The GPS coordinates split the degrees and minutes portions of the coordinate and need to be merged. The longitudes also need to be multiplied by -1. Many of the coordinates are invalid or unrealistic. The unrealistic ones could be filtered by seeing if they fall within the reported block id.
I’ve written an R function to use this NOAA web tool to convert the LORAN-C coordinates to GPS coordinates. The R function is the ‘?loran_to_gps’ function in the wcfish R package.
Interestingly, many years have near 100% complete GPS coordinate data while other years are just missing these data entirely. It’s not totally clear to me why this is.
Species id and name
There are 53 species documented in the logbook catch.
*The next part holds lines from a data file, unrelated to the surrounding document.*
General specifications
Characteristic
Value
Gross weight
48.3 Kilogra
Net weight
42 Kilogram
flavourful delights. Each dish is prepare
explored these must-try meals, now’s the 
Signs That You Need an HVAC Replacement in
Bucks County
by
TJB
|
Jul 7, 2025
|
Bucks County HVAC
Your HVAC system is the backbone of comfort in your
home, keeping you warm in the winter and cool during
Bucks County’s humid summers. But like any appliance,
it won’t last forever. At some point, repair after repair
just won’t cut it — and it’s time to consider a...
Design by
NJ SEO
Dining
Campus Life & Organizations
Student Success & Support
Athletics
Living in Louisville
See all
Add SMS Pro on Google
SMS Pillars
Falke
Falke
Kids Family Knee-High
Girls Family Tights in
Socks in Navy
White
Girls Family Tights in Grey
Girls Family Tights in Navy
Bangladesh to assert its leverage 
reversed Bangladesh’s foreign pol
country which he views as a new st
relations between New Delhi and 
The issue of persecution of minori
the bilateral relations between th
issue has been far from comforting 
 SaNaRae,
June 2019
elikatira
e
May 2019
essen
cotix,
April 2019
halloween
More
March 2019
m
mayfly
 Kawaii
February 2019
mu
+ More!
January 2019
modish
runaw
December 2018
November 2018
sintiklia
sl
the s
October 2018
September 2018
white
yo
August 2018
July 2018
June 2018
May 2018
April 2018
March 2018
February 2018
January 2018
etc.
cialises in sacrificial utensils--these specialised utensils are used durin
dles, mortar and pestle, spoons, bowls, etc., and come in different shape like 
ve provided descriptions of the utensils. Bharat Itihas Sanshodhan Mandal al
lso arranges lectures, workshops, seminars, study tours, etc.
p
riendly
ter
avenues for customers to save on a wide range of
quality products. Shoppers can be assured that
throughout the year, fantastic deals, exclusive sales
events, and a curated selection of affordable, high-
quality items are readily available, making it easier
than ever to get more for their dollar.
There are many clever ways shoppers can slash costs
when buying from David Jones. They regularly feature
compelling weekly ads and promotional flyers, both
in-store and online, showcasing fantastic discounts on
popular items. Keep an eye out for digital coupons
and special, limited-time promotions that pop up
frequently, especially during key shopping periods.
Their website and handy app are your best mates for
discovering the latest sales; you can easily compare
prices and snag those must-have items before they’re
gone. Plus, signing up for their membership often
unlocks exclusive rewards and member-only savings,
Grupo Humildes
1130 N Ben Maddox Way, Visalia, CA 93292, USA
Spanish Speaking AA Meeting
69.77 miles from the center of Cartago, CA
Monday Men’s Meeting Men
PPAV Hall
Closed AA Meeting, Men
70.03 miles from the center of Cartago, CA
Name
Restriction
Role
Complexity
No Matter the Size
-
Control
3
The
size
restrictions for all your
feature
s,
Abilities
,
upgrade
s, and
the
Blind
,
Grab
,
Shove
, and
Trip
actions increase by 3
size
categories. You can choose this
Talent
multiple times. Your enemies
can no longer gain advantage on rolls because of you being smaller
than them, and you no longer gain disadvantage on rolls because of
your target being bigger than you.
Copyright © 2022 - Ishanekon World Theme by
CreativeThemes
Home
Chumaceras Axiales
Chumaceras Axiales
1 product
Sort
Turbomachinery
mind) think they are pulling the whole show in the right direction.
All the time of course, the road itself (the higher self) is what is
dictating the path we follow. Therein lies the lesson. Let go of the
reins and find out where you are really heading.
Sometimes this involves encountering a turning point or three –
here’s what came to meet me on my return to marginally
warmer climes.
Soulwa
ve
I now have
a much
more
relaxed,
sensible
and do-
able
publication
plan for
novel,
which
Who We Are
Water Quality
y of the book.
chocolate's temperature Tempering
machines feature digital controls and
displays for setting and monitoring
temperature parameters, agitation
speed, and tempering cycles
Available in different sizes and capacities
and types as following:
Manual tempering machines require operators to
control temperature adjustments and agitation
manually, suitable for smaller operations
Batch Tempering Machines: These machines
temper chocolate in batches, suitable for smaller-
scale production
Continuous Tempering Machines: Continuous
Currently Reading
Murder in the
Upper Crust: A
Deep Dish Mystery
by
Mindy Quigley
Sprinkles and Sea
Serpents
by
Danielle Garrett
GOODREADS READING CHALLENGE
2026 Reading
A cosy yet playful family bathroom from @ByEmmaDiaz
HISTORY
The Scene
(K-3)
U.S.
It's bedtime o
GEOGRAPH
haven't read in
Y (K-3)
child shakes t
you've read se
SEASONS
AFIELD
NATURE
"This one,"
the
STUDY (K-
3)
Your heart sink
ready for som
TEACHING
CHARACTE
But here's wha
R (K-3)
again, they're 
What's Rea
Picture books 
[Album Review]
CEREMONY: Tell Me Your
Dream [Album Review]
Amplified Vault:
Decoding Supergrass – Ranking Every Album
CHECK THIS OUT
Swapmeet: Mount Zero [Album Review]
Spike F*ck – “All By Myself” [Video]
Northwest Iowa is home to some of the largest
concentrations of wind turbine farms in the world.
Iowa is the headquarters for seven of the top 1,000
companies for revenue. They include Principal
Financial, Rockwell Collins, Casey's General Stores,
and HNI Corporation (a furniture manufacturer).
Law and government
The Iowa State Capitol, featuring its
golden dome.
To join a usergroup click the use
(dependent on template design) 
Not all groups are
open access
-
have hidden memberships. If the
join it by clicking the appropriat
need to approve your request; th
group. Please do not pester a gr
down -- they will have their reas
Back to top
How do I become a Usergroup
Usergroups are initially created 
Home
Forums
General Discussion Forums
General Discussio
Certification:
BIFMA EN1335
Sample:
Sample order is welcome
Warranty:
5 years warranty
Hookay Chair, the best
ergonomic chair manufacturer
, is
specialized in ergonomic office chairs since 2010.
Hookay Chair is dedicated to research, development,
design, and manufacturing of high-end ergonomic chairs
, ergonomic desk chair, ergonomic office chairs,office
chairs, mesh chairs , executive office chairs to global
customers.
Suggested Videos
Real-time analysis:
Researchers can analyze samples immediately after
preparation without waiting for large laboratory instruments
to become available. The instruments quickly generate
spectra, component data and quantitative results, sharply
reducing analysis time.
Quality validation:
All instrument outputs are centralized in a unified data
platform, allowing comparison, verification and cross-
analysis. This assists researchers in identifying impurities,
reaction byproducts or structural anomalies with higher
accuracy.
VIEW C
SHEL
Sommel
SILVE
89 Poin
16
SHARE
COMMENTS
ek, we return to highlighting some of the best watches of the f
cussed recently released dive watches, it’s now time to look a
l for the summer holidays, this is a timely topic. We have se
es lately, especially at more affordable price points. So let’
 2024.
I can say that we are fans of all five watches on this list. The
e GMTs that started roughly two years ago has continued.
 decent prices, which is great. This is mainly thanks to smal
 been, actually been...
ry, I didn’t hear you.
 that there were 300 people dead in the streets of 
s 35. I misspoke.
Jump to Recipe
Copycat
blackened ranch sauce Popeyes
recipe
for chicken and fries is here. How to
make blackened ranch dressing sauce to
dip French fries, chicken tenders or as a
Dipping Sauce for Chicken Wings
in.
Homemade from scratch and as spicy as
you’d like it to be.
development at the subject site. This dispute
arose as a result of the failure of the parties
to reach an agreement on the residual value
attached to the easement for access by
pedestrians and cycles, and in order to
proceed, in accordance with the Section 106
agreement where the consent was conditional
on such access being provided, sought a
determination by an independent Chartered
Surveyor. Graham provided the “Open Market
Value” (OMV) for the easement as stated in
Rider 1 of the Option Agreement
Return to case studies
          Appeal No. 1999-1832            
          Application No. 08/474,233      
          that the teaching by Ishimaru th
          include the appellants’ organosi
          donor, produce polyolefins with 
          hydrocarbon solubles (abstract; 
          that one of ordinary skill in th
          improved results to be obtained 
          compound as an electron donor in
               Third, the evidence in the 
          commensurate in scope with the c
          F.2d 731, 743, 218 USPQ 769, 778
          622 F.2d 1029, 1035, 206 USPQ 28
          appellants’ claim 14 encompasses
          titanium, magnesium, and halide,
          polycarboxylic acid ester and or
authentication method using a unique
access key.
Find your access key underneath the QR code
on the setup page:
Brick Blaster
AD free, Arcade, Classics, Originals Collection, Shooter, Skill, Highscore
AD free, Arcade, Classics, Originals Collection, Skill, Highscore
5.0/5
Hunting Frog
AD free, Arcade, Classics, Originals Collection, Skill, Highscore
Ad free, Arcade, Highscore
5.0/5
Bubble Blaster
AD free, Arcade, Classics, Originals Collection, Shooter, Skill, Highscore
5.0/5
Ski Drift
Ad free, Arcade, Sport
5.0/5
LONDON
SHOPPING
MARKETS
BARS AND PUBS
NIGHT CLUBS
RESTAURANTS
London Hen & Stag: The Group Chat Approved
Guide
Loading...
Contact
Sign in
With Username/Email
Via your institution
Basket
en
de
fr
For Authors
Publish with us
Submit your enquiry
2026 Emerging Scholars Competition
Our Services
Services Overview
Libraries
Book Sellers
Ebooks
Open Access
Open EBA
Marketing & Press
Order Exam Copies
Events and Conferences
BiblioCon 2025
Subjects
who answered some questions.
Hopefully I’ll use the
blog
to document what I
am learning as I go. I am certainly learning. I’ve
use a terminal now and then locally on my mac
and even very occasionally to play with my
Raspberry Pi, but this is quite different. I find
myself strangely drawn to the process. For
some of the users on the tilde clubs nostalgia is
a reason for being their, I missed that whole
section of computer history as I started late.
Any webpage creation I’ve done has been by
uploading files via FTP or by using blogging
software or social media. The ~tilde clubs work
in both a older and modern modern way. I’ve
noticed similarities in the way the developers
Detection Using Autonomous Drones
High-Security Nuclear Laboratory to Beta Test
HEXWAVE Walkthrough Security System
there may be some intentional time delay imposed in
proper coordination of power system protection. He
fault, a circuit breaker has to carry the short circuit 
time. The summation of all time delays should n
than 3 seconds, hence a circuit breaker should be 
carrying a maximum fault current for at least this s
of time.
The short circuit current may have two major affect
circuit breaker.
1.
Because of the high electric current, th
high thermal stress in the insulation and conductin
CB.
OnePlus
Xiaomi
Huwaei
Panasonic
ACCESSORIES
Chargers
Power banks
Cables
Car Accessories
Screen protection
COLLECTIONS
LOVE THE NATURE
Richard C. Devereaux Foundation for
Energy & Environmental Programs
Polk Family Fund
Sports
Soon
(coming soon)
The following five species are dominant: giant red sea cucumber, ridgeback prawn, unspecified sole, unspecified rock crab, and California lizardfish.
CDFW suggests that warty sea cucumber and unspecified sea cucumber are both likely to actually be giant red sea cucumber:
“Giant red sea cucumber (Apostichopus californicus), also known as California sea cucumber, is the primary target of the sea cucumber trawl fishery in California. Warty sea cucumber (Apostichopus parvimensis) is occasionally reported on trawl logs and is included in this data set. However, trawl data that includes warty sea cucumber is likely erroneous due to the shallower distribution of warty sea cucumber relative to where the trawl fishery operates. Unspecified sea cucumber that are reported on trawl logs are presumably mis-identified giant red sea cucumber as well.”
Also note that the species and catch is not recorded prior to 2010.
“The recording of a standardized species code and species name was not implemented until February 2010 as indicated in the data fields, “SpeciesCode” and “MarketCatDesc.” The species associated with trawl deployment prior to February 2010 reported in these data fields are completely missing; however, notes provided in the data fields “Comments” and “DetailComments” may be used as an alternative for some records to determine the target species. Although using these comment fields to determine species is challenging since there are many inconsistencies in how species are reported (i.e., cucumber, cuke, CQ, species code 755, etc.).”
Catch (lbs)
The catch (“TotalPounds”) is recorded in pounds (lbs). The condition of the catch – i.e., whether it is cut (eviscerated) or whole – is not recorded. Also, fishermen will sometimes report the total catch for the day rather than the catch for a specific tow. In these cases, CDFW evenly divides the catch among tows and notes this in the “Comments” field.
See above about how the catch is not reported before 2010.